#### Required work:
Output exactly the lines from the one holding "缓解焦虑 | 有哪些缓解焦虑的方法或者建议？ |" through the final line of the entries.
*** Opening of Input data ***
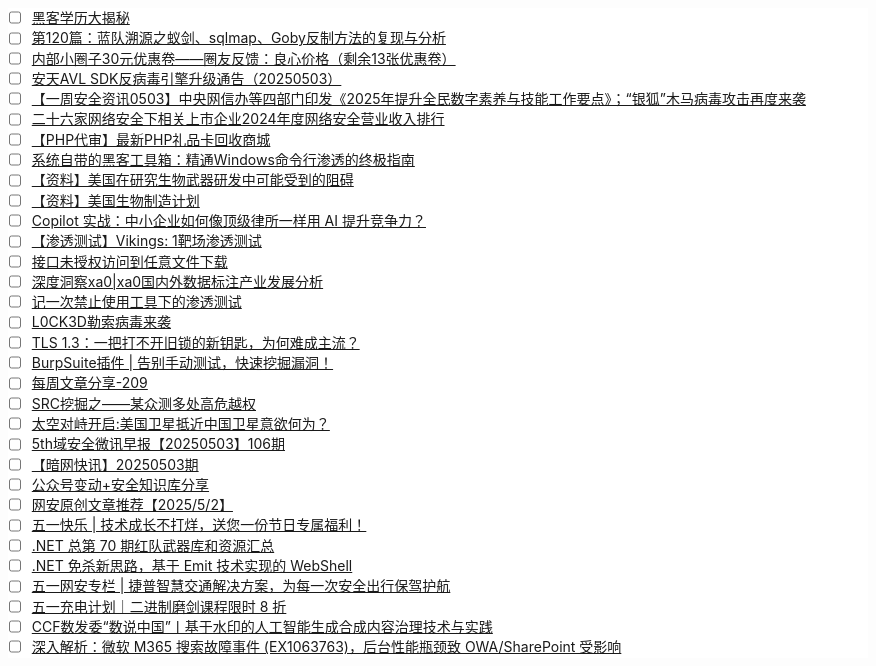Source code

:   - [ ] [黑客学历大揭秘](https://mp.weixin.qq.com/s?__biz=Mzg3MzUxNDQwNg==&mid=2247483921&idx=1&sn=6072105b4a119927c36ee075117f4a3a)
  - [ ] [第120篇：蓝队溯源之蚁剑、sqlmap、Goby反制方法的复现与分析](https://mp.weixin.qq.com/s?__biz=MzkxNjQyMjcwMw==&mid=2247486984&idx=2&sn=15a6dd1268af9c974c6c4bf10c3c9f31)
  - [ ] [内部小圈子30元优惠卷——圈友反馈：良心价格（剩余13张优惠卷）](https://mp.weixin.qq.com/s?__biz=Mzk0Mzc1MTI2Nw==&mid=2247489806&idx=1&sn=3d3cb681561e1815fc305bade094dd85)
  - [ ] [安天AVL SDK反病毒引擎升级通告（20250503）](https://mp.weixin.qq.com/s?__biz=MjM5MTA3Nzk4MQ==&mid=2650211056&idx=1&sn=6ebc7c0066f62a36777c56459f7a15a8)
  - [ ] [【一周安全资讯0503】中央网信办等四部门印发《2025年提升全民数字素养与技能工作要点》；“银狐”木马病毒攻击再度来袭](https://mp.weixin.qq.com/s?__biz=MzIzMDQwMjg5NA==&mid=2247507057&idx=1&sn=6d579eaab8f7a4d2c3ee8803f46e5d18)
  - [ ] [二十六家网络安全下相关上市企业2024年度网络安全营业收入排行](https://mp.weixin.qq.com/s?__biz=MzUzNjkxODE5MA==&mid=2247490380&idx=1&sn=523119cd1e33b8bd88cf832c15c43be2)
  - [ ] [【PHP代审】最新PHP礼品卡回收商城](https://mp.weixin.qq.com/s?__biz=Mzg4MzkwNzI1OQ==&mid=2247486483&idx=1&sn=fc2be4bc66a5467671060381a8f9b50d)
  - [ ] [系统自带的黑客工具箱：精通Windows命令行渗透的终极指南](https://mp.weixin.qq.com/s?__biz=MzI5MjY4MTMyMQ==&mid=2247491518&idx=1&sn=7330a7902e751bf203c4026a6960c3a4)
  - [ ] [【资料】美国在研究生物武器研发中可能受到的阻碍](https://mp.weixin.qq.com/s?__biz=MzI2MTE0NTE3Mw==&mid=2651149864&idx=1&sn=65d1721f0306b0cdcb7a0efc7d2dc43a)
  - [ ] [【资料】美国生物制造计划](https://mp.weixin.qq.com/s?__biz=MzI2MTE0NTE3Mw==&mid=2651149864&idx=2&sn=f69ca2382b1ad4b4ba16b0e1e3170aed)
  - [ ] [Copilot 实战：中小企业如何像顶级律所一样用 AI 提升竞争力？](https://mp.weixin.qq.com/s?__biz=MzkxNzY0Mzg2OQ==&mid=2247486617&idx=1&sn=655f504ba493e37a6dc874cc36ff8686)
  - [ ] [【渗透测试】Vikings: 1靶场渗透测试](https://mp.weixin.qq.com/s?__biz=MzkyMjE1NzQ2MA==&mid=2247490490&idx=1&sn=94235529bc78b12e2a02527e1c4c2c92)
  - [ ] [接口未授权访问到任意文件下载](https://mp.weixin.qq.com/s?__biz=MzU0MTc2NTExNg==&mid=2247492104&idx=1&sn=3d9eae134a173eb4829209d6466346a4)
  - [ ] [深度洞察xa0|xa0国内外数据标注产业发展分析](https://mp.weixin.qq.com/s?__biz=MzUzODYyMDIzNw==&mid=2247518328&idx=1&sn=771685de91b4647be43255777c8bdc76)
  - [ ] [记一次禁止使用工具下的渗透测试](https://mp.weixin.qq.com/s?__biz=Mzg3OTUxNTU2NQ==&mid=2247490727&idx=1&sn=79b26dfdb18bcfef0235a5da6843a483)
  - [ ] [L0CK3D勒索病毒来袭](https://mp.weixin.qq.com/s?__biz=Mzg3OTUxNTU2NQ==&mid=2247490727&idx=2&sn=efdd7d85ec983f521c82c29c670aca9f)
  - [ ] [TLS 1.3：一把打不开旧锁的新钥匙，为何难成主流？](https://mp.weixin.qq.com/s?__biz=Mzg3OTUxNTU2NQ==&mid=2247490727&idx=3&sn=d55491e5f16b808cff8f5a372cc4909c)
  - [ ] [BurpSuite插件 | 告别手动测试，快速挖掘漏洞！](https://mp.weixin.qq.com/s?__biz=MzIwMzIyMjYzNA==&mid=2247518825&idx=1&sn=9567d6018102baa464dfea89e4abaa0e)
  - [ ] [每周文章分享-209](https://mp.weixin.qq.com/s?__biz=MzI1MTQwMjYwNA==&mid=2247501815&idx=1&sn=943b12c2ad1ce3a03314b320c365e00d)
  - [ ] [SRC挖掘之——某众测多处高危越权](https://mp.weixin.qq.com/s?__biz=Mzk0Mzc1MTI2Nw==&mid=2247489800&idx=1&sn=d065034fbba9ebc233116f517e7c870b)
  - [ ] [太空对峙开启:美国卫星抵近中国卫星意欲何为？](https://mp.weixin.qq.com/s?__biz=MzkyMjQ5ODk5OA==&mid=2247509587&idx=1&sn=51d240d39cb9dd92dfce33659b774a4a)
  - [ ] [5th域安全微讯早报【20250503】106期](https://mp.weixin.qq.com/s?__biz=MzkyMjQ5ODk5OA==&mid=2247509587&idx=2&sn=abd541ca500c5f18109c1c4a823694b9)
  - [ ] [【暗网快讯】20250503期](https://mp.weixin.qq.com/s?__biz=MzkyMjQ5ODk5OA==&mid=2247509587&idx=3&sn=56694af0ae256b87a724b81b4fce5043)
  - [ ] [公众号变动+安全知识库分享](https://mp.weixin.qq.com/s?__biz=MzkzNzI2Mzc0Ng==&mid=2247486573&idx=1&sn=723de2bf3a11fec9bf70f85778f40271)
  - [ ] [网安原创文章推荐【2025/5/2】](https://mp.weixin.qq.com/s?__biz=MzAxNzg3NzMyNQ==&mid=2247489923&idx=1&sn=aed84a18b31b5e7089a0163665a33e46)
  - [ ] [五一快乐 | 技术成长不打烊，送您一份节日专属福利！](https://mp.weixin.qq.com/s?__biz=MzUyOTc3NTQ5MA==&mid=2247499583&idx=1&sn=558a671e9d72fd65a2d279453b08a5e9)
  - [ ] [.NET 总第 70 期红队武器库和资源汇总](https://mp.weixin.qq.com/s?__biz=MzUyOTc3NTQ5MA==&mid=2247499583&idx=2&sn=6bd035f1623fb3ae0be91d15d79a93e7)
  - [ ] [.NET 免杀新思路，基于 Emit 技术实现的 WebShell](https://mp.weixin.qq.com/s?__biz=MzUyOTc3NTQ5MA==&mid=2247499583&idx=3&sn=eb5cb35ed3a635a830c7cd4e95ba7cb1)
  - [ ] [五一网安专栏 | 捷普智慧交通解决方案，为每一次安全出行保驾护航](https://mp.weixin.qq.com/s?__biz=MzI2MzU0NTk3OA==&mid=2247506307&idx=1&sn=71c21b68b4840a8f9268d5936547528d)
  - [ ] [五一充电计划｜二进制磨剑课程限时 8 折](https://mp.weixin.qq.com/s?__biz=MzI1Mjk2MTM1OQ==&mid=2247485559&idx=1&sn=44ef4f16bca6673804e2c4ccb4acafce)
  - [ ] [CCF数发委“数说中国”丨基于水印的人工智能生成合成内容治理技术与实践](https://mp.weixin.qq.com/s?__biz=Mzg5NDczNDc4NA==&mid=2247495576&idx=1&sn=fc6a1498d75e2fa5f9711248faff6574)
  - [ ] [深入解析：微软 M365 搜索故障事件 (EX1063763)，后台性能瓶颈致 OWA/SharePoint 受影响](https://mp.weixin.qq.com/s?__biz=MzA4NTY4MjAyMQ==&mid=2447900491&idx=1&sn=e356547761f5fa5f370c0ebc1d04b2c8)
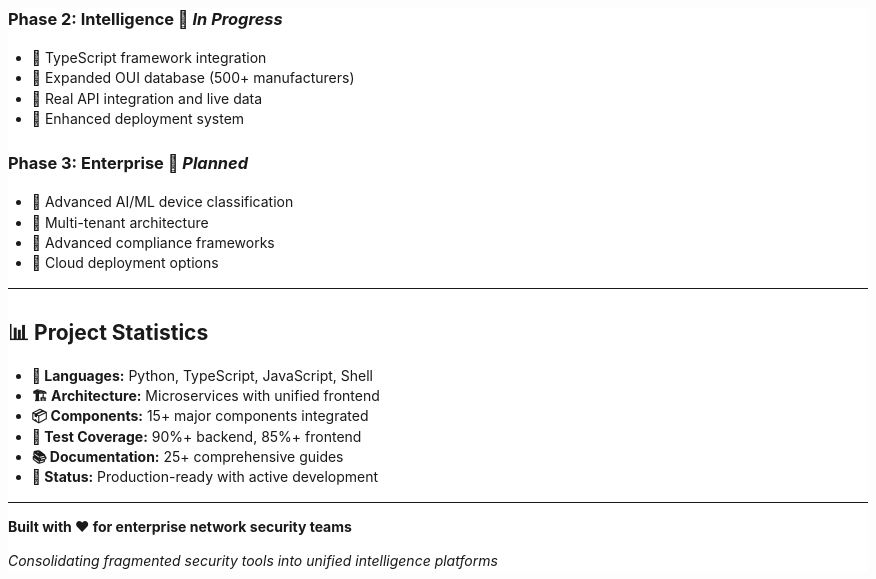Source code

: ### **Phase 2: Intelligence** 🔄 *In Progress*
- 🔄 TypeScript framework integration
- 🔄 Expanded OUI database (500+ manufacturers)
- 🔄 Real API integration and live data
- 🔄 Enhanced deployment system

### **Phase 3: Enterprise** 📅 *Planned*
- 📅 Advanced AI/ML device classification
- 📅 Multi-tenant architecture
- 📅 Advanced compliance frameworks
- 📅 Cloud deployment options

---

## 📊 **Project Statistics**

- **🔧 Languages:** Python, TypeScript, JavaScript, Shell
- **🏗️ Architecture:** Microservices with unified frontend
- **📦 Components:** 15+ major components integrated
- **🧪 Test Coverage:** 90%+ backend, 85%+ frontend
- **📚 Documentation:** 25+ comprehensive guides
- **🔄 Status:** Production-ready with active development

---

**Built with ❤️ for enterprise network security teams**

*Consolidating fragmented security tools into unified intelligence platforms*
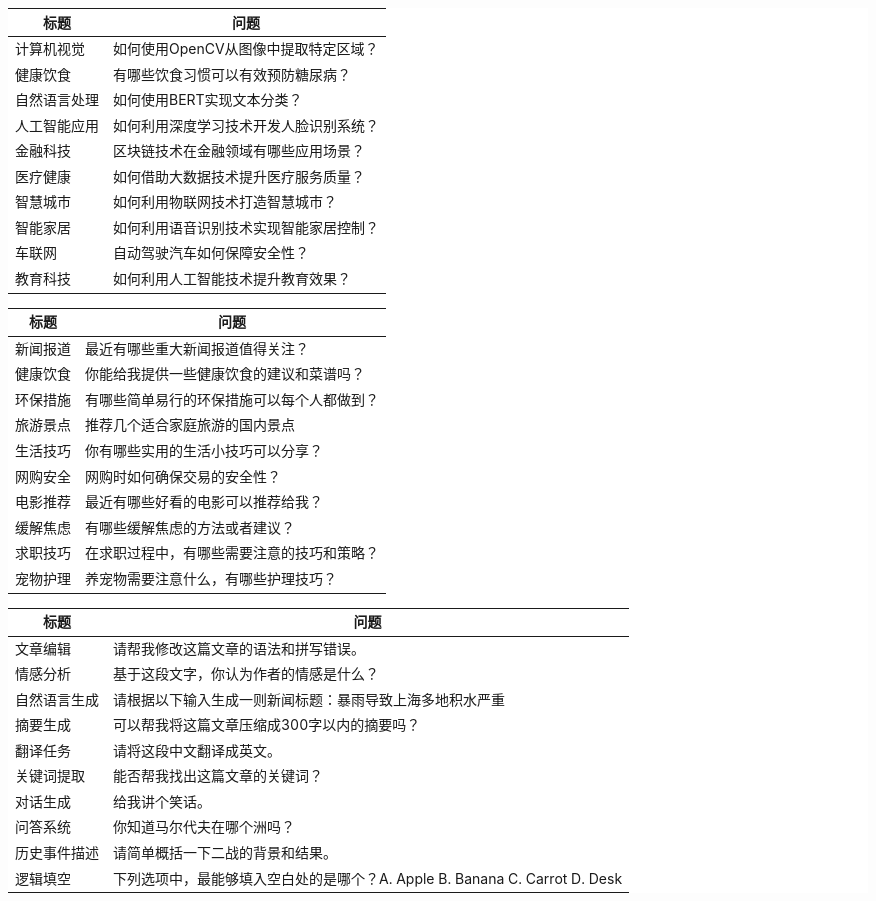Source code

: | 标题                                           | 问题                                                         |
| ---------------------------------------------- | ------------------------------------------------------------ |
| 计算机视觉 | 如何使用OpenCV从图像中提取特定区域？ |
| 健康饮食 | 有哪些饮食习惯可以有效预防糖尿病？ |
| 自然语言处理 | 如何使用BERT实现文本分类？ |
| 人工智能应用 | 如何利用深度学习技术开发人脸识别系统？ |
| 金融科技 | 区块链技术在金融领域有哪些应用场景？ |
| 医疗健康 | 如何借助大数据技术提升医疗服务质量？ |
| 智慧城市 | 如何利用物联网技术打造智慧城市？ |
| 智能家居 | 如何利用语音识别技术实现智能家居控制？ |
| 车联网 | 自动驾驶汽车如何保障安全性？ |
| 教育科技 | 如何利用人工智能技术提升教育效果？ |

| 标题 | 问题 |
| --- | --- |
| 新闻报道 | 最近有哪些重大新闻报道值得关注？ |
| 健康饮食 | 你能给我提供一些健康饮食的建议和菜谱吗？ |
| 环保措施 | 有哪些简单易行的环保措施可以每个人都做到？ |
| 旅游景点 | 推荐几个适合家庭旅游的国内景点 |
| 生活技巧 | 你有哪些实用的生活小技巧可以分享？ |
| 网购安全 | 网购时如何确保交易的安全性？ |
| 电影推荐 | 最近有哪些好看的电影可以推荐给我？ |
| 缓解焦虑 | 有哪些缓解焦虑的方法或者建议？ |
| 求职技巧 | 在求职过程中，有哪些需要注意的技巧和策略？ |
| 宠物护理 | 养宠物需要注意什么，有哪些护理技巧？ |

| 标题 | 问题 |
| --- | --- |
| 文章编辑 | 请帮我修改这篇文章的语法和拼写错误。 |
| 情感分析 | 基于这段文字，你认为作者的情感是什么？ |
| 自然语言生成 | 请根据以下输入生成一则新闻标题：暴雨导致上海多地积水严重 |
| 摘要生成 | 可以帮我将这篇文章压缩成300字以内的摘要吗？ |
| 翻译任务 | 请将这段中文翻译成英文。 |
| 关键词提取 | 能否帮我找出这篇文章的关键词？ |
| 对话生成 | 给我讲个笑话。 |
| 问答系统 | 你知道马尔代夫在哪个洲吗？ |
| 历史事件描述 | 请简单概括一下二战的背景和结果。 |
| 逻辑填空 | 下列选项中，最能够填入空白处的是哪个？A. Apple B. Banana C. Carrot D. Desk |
*** Close of Input data ***
#### Written response:
| 缓解焦虑 | 有哪些缓解焦虑的方法或者建议？ |
| 求职技巧 | 在求职过程中，有哪些需要注意的技巧和策略？ |
| 宠物护理 | 养宠物需要注意什么，有哪些护理技巧？ |

| 标题 | 问题 |
| --- | --- |
| 文章编辑 | 请帮我修改这篇文章的语法和拼写错误。 |
| 情感分析 | 基于这段文字，你认为作者的情感是什么？ |
| 自然语言生成 | 请根据以下输入生成一则新闻标题：暴雨导致上海多地积水严重 |
| 摘要生成 | 可以帮我将这篇文章压缩成300字以内的摘要吗？ |
| 翻译任务 | 请将这段中文翻译成英文。 |
| 关键词提取 | 能否帮我找出这篇文章的关键词？ |
| 对话生成 | 给我讲个笑话。 |
| 问答系统 | 你知道马尔代夫在哪个洲吗？ |
| 历史事件描述 | 请简单概括一下二战的背景和结果。 |
| 逻辑填空 | 下列选项中，最能够填入空白处的是哪个？A. Apple B. Banana C. Carrot D. Desk |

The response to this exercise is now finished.